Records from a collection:
______

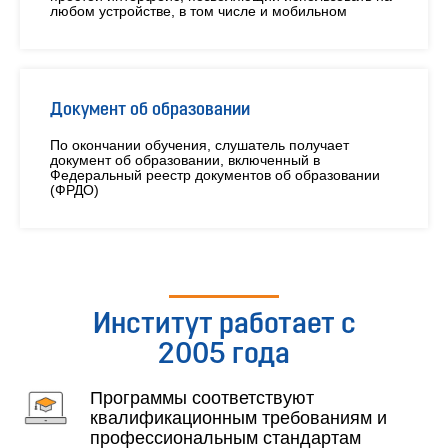
любом устройстве, в том числе и мобильном
Документ об образовании
По окончании обучения, слушатель получает
документ об образовании, включенный в
Федеральный реестр документов об образовании
(ФРДО)
Институт работает с
2005 года
Программы соответствуют
квалификационным требованиям и
профессиональным стандартам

______

Reproduce every line of text in the rows above without any changes, leaving out the pictures.

* _YOUR SOLUTION_:
любом устройстве, в том числе и мобильном
Документ об образовании
По окончании обучения, слушатель получает
документ об образовании, включенный в
Федеральный реестр документов об образовании
(ФРДО)
Институт работает с
2005 года
Программы соответствуют
квалификационным требованиям и
профессиональным стандартам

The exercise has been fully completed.